The vehicle in which he was a passenger was driven by Henry Fariñas, the
business agent responsible for the musician’s tour. Even though
Cabral’s and Fariñas’ bodyguards, who were accompanying them
in separate cars, tried unsuccessfully to deflect the aggression, three cars
approached Cabral’s vehicle, one in front to make it reduce speed, while
the other two drove on the sides, shooting several times at Fariñas and
Cabral.
At the end, Cabral was dead and Fariñas severely injured, although still
alive and under protection in a Guatemalan hospital.

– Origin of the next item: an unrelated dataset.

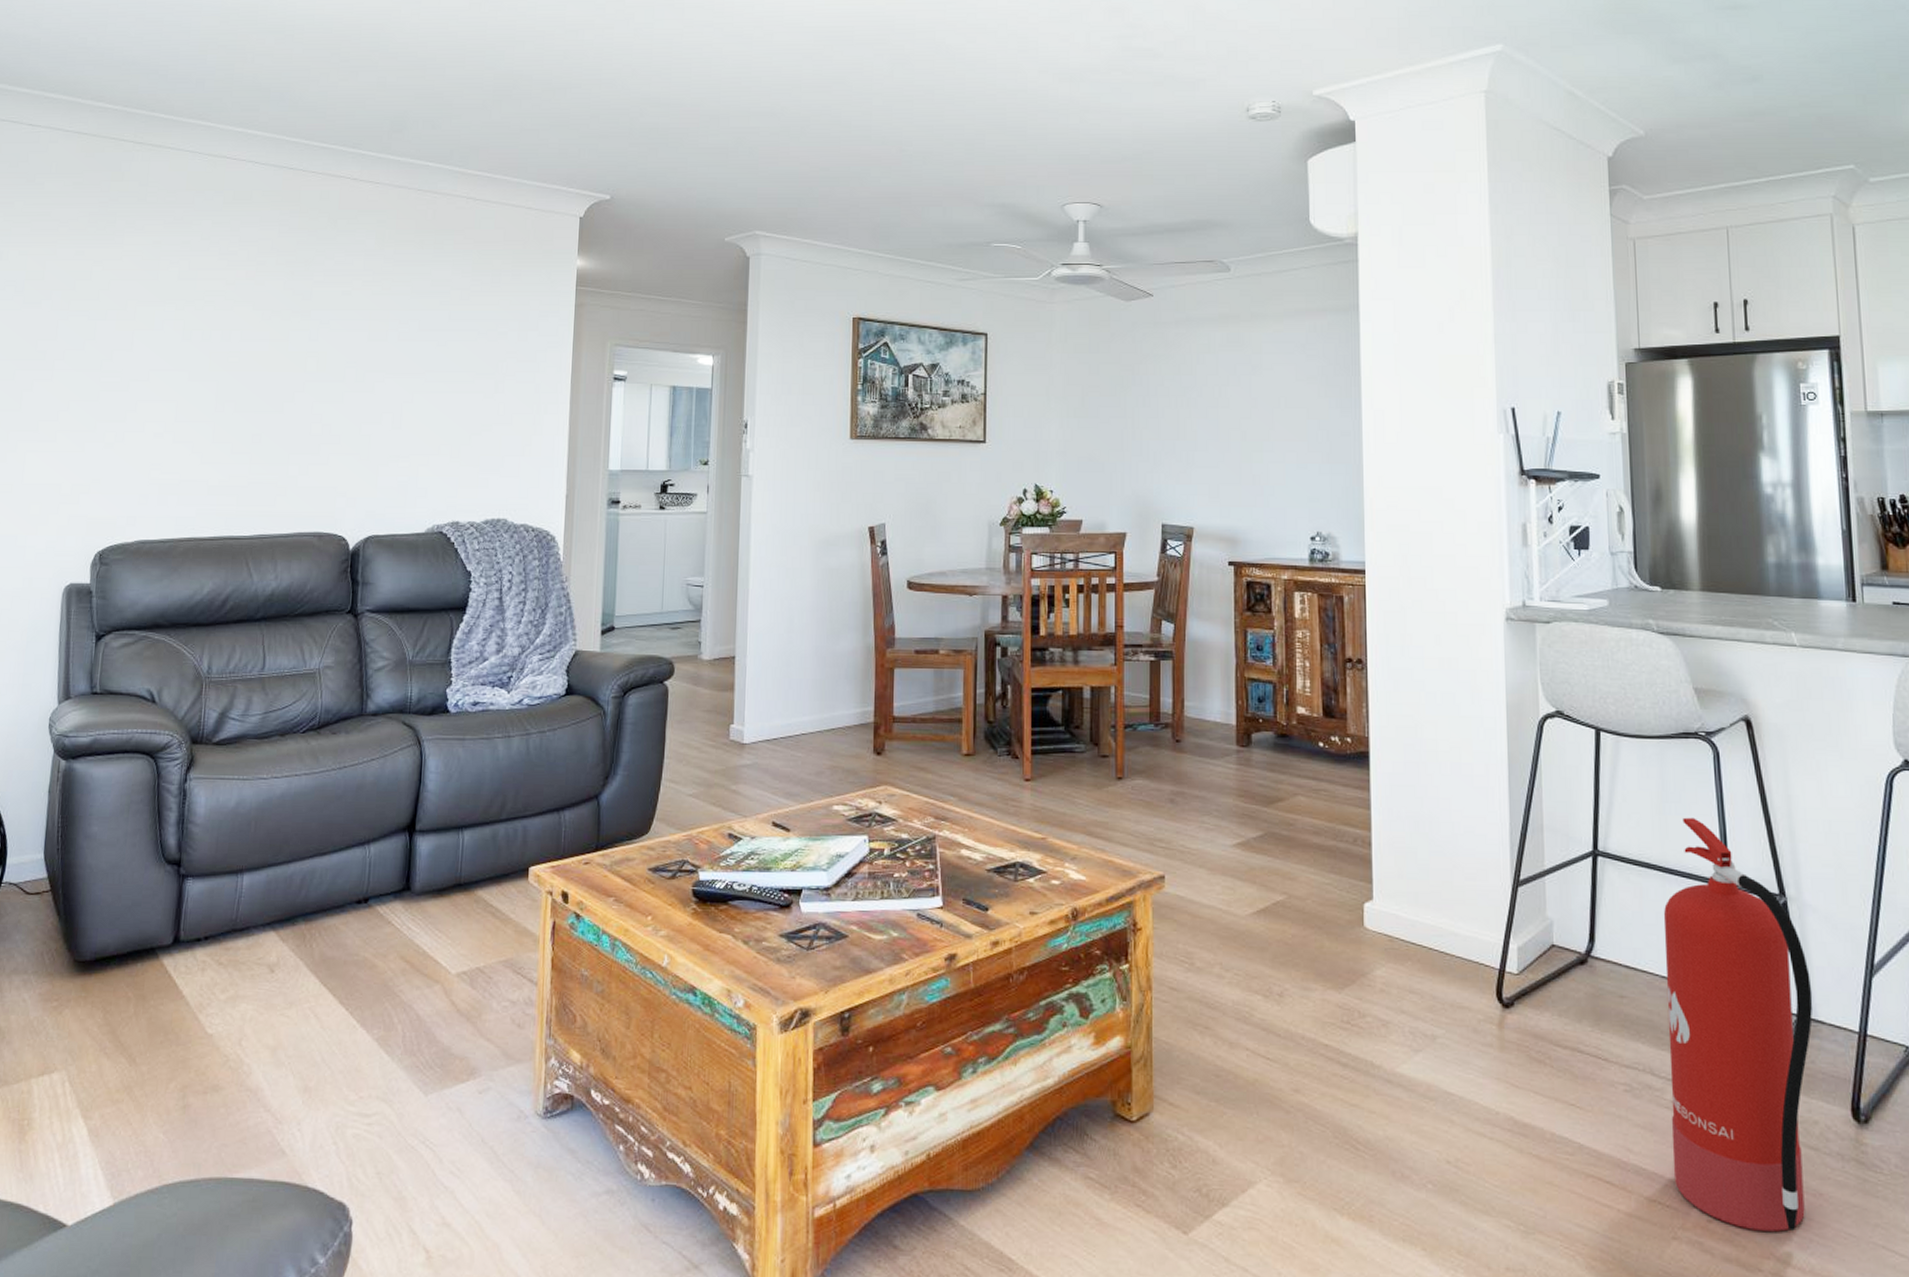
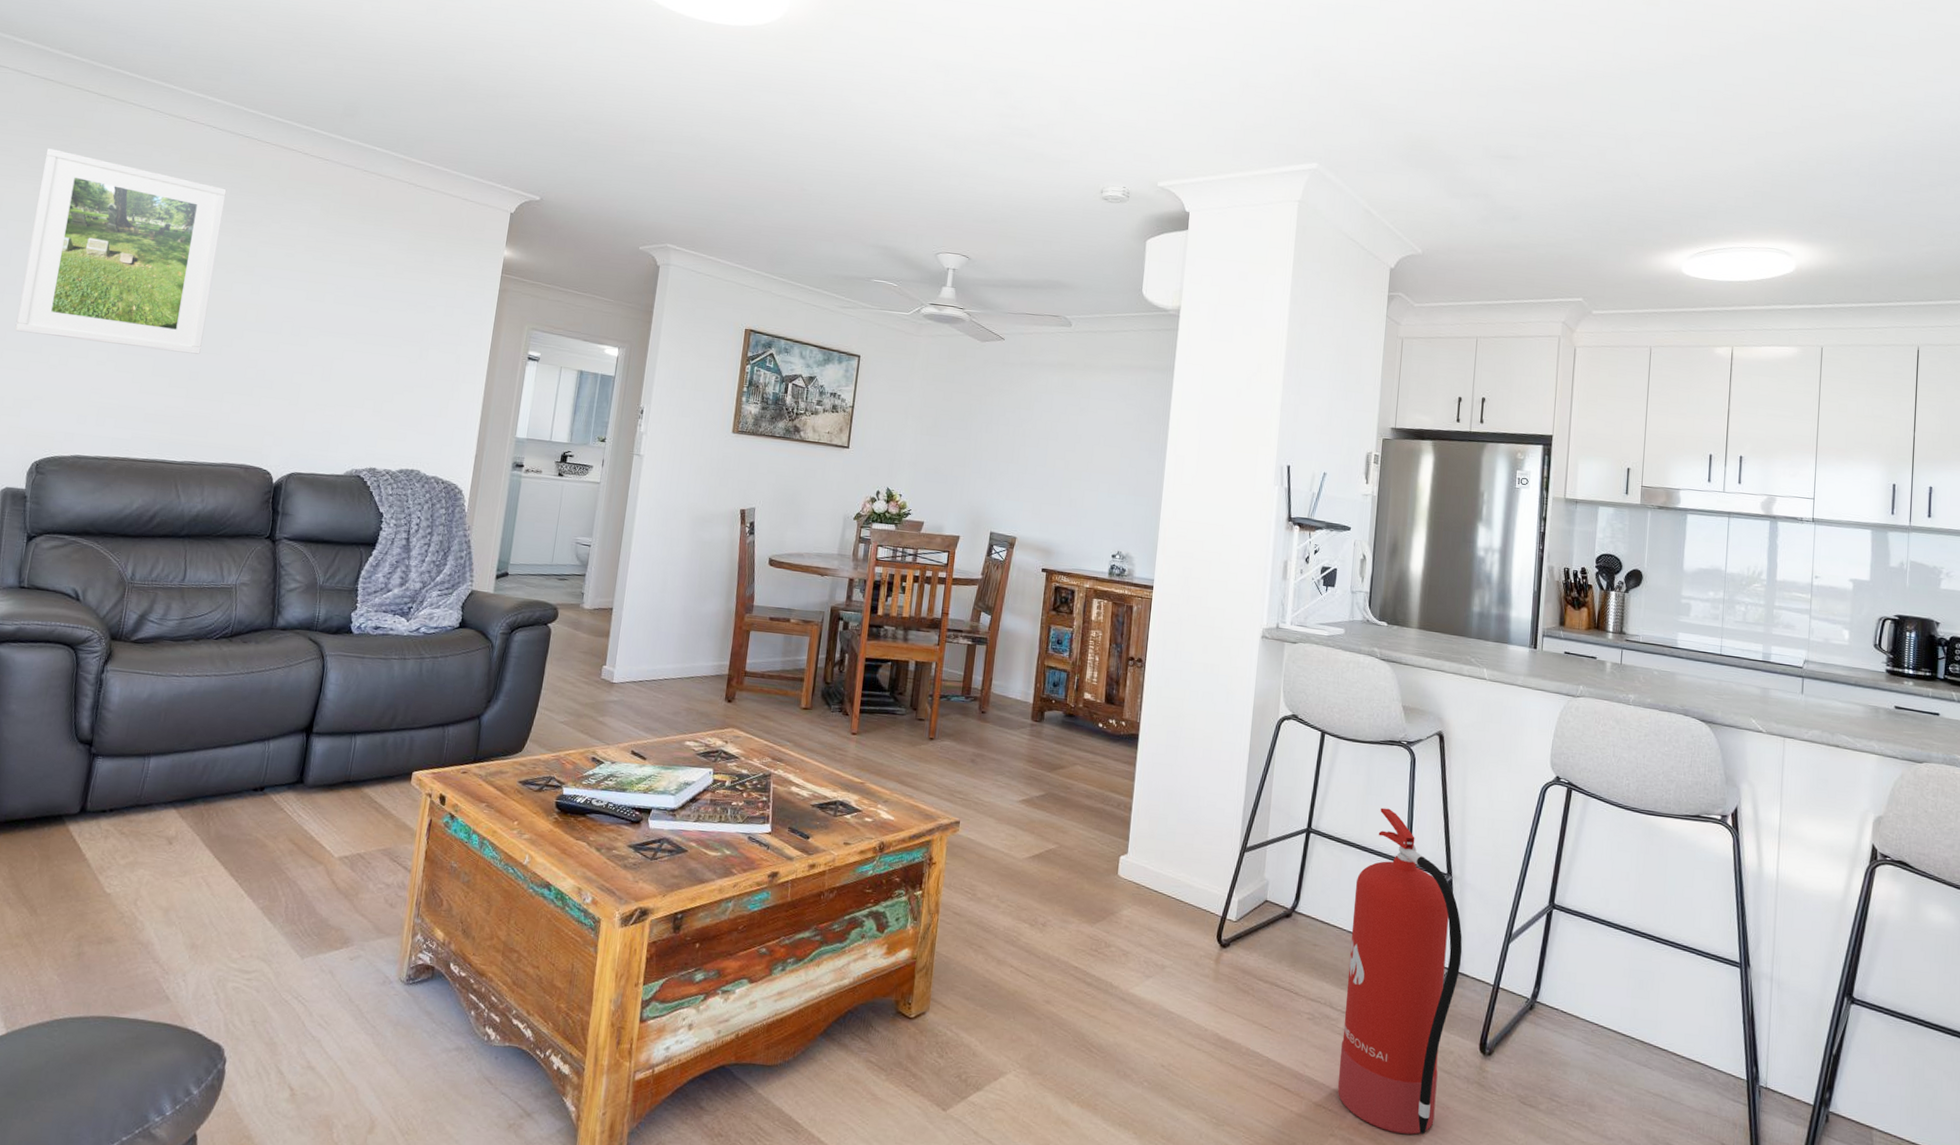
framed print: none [67,206,275,414] -> present [15,147,227,354]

This atrocious murder has left the progressive international community with
great sadness and anger. The Guatemalan government has declared three days of
mourning. The Guatemalan people are so outraged that this crime was committed
on their land that many have written signs asking for forgiveness from the
world.
Cabral’s childhood was extremely poor and tragic. Later in life he had to
leave his native Argentina because of the military dictatorship. But instead of
causing rage or sadness, his experiences served to inspire great songs against
injustice. Cabral’s best known songs, “No soy de aquí ni soy
de allá” (“I am not from here, nor from there”) and
“Pobrecito mi Patrón” (“Poor of my boss”), reflect
his profound internationalist solidarity and rejection of the oligarchy’s
power.
During his life Cabral received many awards and accolades. His assassination is
still being investigated, and although several sources point to the possibility
that he was victim of an attempt against Fariñas and not against him, the
fact remains that this was a very carefully planned attack.
Forces behind the assassination
Rigoberta Menchú, the Indigenous Guatemalan Nobel Peace Prize winner, with
whom Cabral shared a United Nations Good Will Ambassador title, stated in an
interview with El País, “It is a crime planned from the highest
ranks of the fascistoid ultra right.” (July 11)

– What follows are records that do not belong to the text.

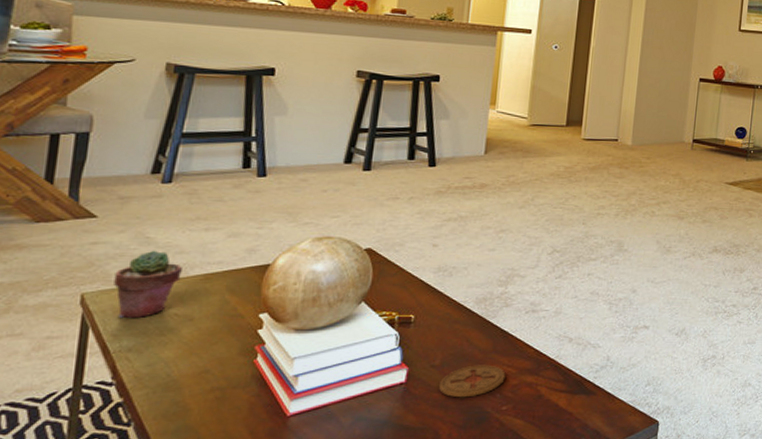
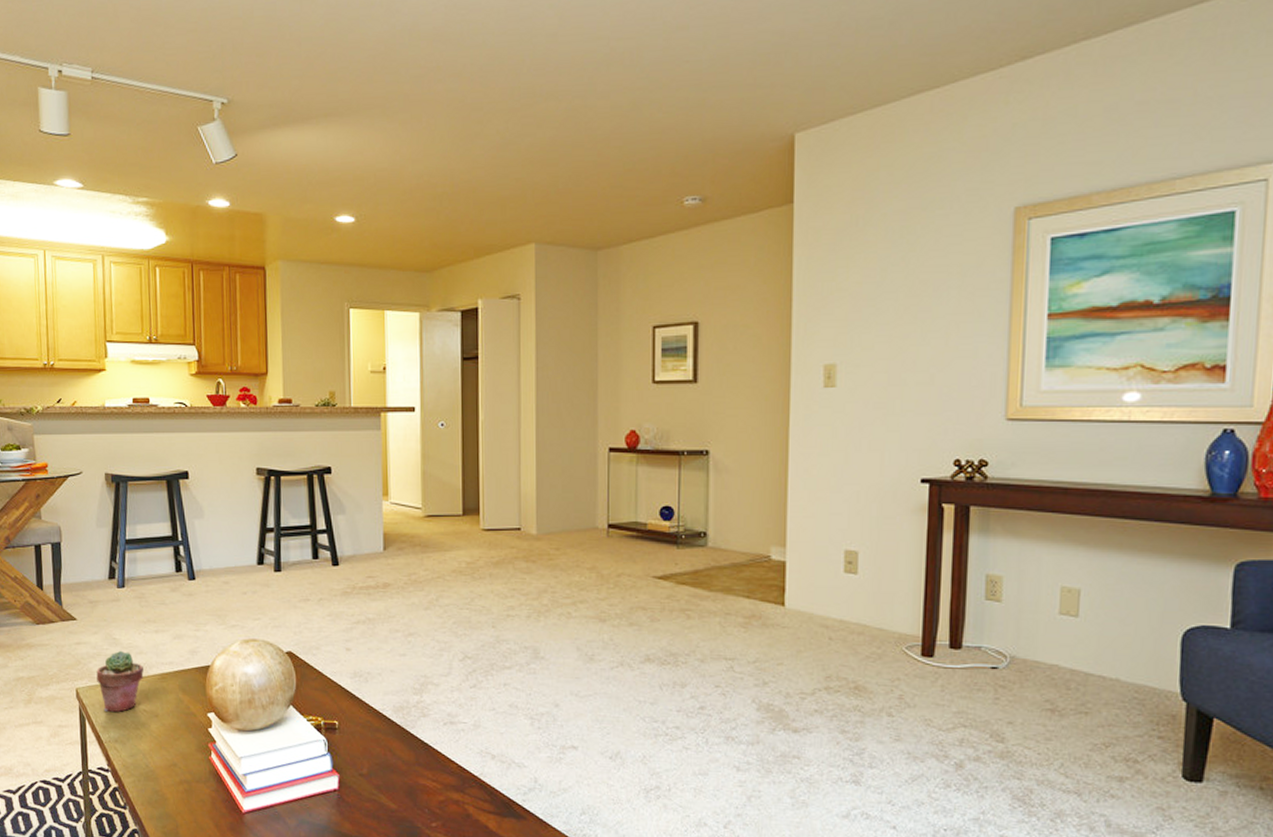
coaster: present [439,365,506,398] -> none [370,777,431,810]

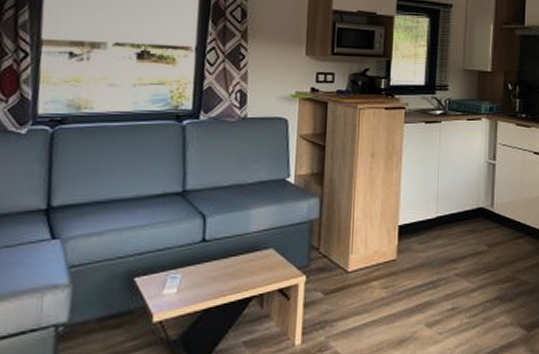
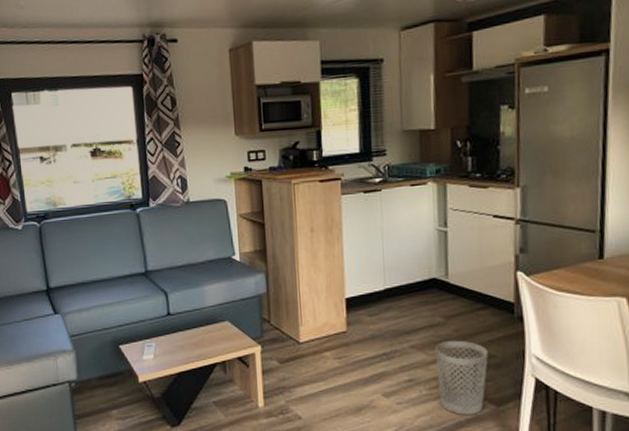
wastebasket: none [477,267,523,342] -> present [435,340,488,415]

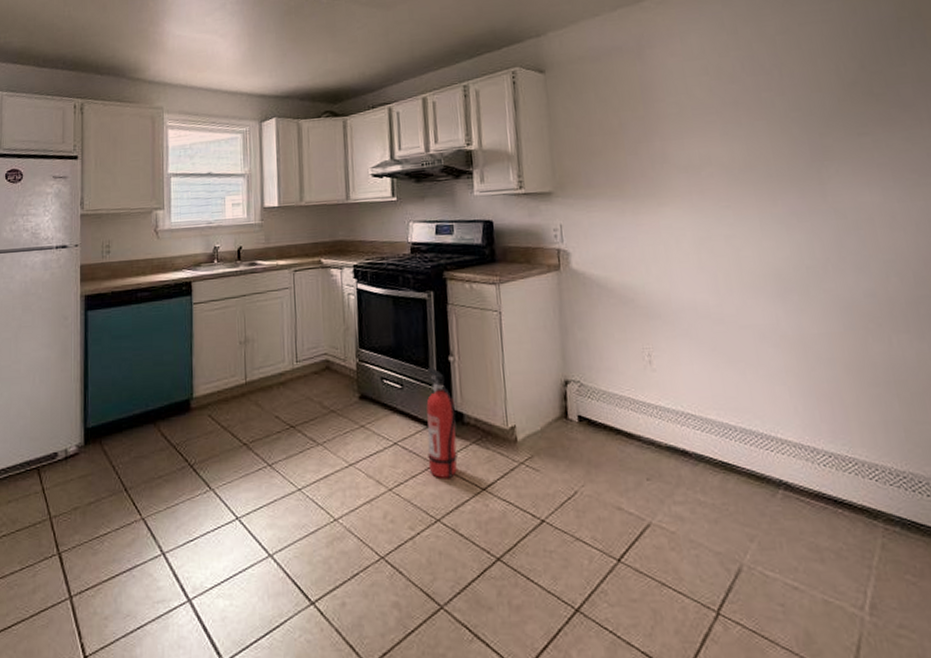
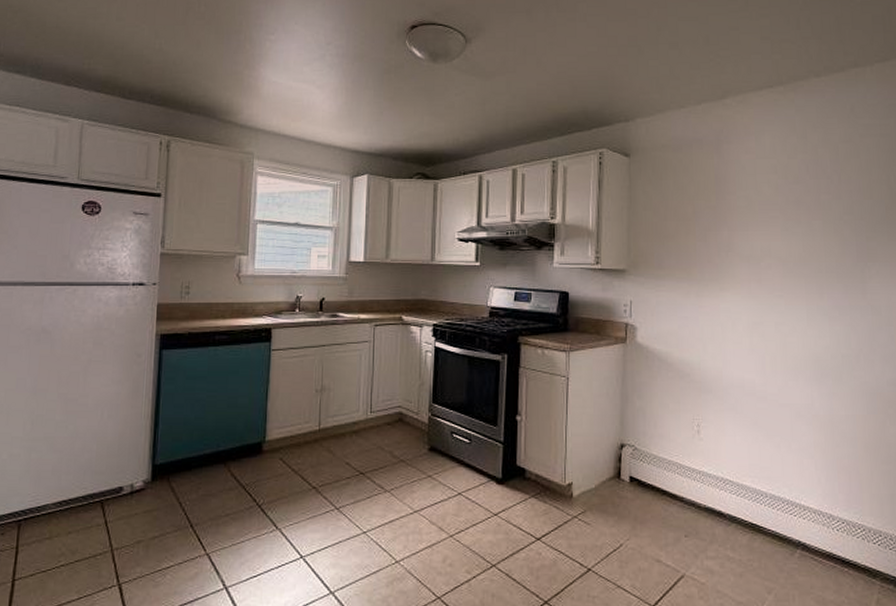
fire extinguisher: present [426,368,458,479] -> none [489,426,518,529]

Guatemala, the poorest country in Central America, is also the most violent in
that region. Crimes and human rights violation are committed routinely against
the indigenous Mayan population, women, trade unionists and progressive
forces.
Since the criminal U.S. company United Fruit, now Chiquita, established itself
in Guatemala at the beginning of the 20th century, the Pentagon has kept the
people in a virtual prison, preventing the development of a peaceful,
democratic and prosperous country. And after the U.S. invasion in 1954,
conducted on behalf of transnational corporations to topple the progressive
government of Jacobo Arbenz, a protracted war against Guatemalan left forces
has resulted in more than 1 million displaced persons, more than half a million
killed, and thousands still disappeared.
Even though a peace accord ended the 36-year war, Guatemala still hosts the
military and paramilitary forces trained in the infamous U.S. School of the
Americas, whose legacy forms the core of the current violence and whose only
beneficiaries are the members of the oligarchy and the transnational
corporations. This situation, alongside extreme poverty and lack of
opportunities, particularly for the youth, is the breeding ground in which the
country’s infamous criminal gangs grow. These forces and their U.S.
backers are the real criminals who killed Facundo Cabral.